By Luke Madeira

Dale Coyne moved to 13-0 with a third-round stoppage over late replacement Julio Cesar at Bowlers Exibition Centre.

The win however was not the only thing Coyne wanted from the night, a scheduled bout with Matty Ryan for the central area title falling through, leaving ‘Canelo’ fighting without a title on the line in Manchester on Friday.

The victory never looked in doubt for Coyne from the outset, and a right hook landing to Cesar’s temple spelled the beginning of the end.

A barrage of punches later and referee Mark Lyson was forced to halt the contest.

Earlier on the card, Diego Costa outpointed Norbert Szekeres by 40 points to 37 in a four-round super-welterweight contest.

And Liverpool’s ex-WBA Super world title challenger at super-bantamweight, Jazza Dickens, dominated proceedings against Panama’s Barnie Arguellas before the visitor was halted on his feet after an accumulation of shots from Dickens, who won his first fight under his new training team of Derry Mathews, George Vaughan and Joe McNally.

Meanwhile, Stacey Copeland took less than a round to get rid of Dora Tollar.

The fight had been set for six rounds, but it was over before it really begun after the import, from Hungary, drastically failed to live up to expectations and the referee called time on the fight after a knockdown in the opener.

Copeland, from Hyde, retained her perfect record with the win and moved to 3-0.

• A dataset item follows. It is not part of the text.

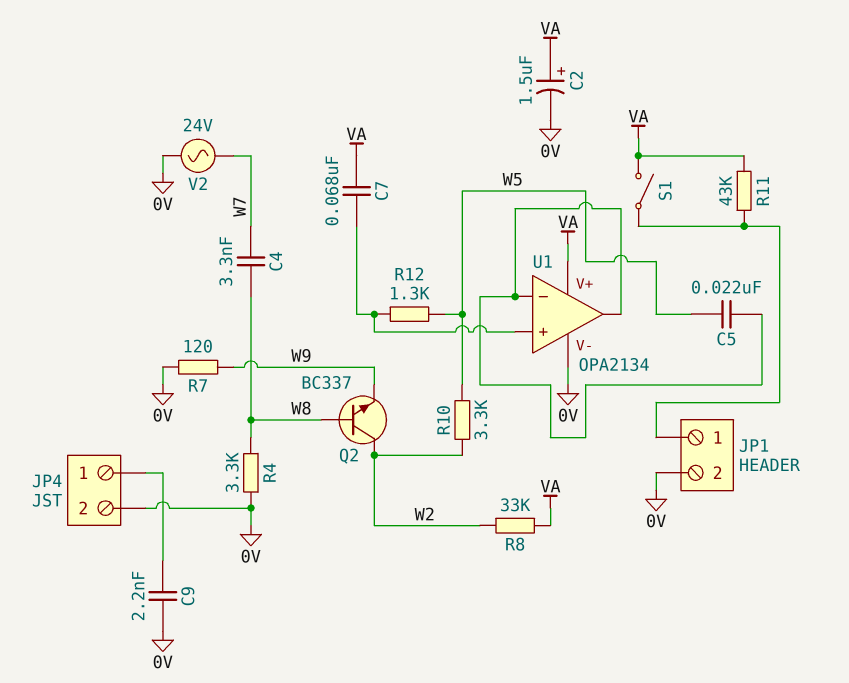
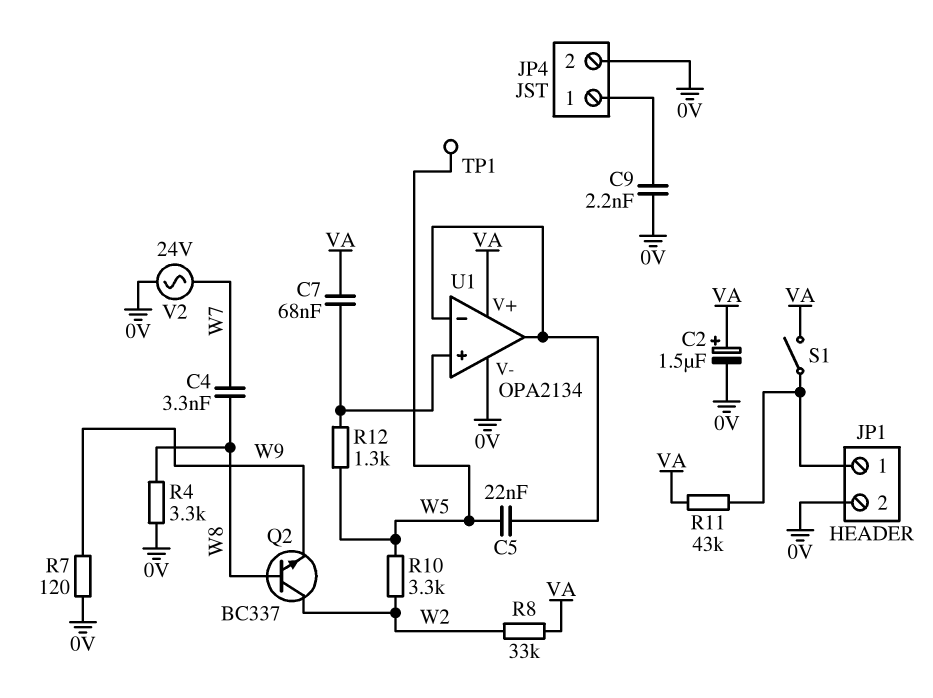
TP1: none -> test point (W5)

Before that, however, but after some substandard entertainment, there was a third-round stoppage win for Craig Glover as he got rid of the vastly overmatched Florians Strupits.

The cruiserweight, 25, will be back in the ring next month when he is expected to feature on the April 21 return of Amir Khan, against Phil Lo Greco, at the ECHO Arena in Liverpool, as part of an Eddie Hearn- and Matchroom Boxing-promoted Sky Sports card.

But the Tony Bellew-managed man warmed up for his latest bout of TV exposure with a dominant, one-sided win over the Latvian-based Ukrainian after he bloodied his man and forced referee Jamie Kirkpatrick to call a halt to the action after two minutes and 37 seconds of the penultimate stanza.

Nick Ball outpointed Innocent Anyanwu by 40 points to 36 on referee Mark Lyson’s scorecard and Dean Laing stopped Michael Ciach with just a second remaining in the second round.

But there was disappointment for Brandon Daord and Denton Vassell as the pair failed to fight on the night due to unforeseen circumstances.